I ran through the smoke to the back of the bird-house. Then I began to climb. It was hard work, and I went up very slowly. But at last I reached the top and lay down behind a low wall.
The dust and smoke had made me sick, and I felt very tired. But I was safe up there and soon I fell asleep.
I probably slept for several hours. When I woke up, the afternoon sun was very strong. I could hear men's voices again and the sound of a motor-car. I raised myself a little and looked over the wall.
Four or five men were walking across the farmyard to the house. The old man was with them and he was clearly very angry. He pointed across the fields and said something in German to the servants. The thin dark fellow was there and the fat one too.
I lay on the roof of the bird-house all the afternoon. I was very thirsty. There was a little river beside the farm and I could hear the sound of water. I felt the money in my pocket. I would have given forty pounds for a glass of water if I had had the chance!
Two men drove away in the car. A little later another man rode to the east on a horse. The search was beginning, but they were all going the wrong way!
I sat up on the roof and looked around. At first I saw nothing specially inter esting but then I noticed a large circle of trees. These trees were half a mile from the house, and there was a flat green field inside the circle.
'That must be an airfield,' I thought. 'It's a wonderful place for a secret airfield.'
It would deceive anyone who did not know the place. A small plane could land there and no one would see it. The field was completely hidden from the ground. Anybody would think that the plane had flown over the hill. No one would guess that it had landed among the trees.

Then I noticed a thin blue line far away to the south. It was the sea. So our enemies had this secret airfield in Scotland, and they could watch our ships every day. The thought made me very angry.
It made me nervous too. If the plane came back, the pilot would easily see me.
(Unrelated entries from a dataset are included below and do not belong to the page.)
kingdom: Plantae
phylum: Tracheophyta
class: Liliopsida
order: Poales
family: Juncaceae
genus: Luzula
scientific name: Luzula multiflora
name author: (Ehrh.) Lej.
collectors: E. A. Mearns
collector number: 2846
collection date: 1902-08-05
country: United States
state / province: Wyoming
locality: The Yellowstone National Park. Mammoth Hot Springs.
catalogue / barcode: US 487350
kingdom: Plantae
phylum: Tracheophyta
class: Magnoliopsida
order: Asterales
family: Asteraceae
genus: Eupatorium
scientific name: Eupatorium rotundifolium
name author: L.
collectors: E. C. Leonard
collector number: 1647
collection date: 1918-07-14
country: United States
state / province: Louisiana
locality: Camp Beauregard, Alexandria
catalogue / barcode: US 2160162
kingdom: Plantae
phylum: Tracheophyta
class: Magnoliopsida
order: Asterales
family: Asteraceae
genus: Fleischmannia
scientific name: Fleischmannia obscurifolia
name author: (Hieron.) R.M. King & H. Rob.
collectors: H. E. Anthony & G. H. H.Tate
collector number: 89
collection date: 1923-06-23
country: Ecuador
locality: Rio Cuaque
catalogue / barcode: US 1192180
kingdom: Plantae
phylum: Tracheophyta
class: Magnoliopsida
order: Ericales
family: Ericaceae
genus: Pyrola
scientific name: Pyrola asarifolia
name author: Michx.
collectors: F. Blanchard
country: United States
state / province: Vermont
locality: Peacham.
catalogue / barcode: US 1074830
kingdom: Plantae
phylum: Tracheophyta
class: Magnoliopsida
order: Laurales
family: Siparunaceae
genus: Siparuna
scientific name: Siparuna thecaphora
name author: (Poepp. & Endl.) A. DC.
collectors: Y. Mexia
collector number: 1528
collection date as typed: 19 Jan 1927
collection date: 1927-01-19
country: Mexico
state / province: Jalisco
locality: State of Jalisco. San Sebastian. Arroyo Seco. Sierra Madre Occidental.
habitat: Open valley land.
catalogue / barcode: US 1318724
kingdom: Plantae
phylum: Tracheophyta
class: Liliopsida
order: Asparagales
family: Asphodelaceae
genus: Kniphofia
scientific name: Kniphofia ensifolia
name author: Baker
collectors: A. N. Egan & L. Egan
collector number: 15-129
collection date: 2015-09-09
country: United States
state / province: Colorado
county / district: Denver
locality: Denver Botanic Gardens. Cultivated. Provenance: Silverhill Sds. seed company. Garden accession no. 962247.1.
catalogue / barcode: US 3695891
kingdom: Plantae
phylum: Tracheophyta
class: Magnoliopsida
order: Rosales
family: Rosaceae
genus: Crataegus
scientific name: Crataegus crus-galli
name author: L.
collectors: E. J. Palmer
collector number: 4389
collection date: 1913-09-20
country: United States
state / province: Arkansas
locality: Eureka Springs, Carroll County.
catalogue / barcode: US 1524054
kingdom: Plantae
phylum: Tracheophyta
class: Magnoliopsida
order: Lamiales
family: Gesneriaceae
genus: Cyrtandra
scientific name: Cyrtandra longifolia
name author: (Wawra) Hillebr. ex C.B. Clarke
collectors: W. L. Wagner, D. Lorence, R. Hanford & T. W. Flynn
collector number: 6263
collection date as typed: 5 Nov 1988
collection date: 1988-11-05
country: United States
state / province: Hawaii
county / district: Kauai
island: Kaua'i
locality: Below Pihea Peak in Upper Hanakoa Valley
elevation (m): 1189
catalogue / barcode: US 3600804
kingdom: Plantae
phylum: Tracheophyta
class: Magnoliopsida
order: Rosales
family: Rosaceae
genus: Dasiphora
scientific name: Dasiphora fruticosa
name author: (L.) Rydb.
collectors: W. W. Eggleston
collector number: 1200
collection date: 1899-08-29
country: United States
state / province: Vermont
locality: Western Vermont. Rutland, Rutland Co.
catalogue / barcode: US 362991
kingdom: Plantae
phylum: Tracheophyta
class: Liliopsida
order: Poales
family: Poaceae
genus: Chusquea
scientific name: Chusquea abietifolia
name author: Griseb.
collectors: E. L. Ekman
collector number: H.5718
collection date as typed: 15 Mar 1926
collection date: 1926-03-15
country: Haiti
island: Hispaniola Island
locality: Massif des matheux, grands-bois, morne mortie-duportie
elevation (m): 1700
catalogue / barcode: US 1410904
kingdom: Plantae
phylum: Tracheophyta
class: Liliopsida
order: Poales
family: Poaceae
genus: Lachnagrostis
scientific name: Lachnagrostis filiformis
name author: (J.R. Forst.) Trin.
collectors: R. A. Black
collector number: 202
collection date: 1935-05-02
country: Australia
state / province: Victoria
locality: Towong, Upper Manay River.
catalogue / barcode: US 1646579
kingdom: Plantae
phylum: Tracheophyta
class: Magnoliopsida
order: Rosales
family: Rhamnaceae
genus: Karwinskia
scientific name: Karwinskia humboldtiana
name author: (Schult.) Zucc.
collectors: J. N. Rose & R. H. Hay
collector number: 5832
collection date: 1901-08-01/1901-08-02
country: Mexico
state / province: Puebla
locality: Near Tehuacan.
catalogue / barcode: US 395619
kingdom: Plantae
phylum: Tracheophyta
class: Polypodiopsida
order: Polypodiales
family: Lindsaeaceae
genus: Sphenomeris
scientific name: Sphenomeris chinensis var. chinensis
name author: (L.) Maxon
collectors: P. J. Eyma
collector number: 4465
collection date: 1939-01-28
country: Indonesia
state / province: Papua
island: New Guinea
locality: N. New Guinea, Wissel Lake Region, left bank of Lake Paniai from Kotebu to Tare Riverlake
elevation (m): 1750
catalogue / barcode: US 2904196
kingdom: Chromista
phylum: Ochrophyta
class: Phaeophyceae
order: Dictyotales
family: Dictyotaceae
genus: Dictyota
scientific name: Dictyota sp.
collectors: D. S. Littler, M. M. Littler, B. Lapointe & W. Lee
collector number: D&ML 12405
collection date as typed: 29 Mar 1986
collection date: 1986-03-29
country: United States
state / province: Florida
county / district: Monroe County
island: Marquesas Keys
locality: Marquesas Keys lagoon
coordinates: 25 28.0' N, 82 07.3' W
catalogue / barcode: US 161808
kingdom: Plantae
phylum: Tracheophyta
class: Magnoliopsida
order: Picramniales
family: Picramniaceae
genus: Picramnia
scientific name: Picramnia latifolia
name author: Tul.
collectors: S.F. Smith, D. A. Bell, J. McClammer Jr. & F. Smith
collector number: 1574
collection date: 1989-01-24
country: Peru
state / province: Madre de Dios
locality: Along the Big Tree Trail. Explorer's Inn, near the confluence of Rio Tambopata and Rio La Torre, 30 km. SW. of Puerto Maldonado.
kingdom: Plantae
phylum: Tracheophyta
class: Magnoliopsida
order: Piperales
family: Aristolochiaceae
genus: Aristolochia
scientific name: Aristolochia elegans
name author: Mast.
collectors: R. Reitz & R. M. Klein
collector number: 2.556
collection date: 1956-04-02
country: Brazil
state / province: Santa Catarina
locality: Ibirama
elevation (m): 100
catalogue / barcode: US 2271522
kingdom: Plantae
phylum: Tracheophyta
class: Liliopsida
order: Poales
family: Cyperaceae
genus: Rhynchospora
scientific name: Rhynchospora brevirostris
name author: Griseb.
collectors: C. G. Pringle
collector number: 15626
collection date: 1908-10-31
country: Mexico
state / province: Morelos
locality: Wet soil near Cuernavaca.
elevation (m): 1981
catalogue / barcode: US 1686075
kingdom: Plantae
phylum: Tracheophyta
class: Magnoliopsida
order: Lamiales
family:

But I could do nothing until it was dark.
I lay and waited on the roof of the bird-house. About six o'clock a man came out through the hole in the store-room. He walked slowly towards the bird-house, and I felt quite afraid for a moment. But then we both heard the plane at the same time. The fellow turned immediately and went back into the store-room.
The plane did not fly over the house, and I was glad about that it flew around the trees once and then landed. Some lights shone for a moment or two, and ten minutes later I heard voices. After that everything was quiet, and it began to grow dark.
I waited until nine o'clock perhaps. Then I climbed down from the roof and reached the ground safely. I crawled away from the bird-house on my hands and knees.
I went first to the little river where I lay and drank the cool water. Then I began to run. I wanted to get as far away as possible from that terrible house.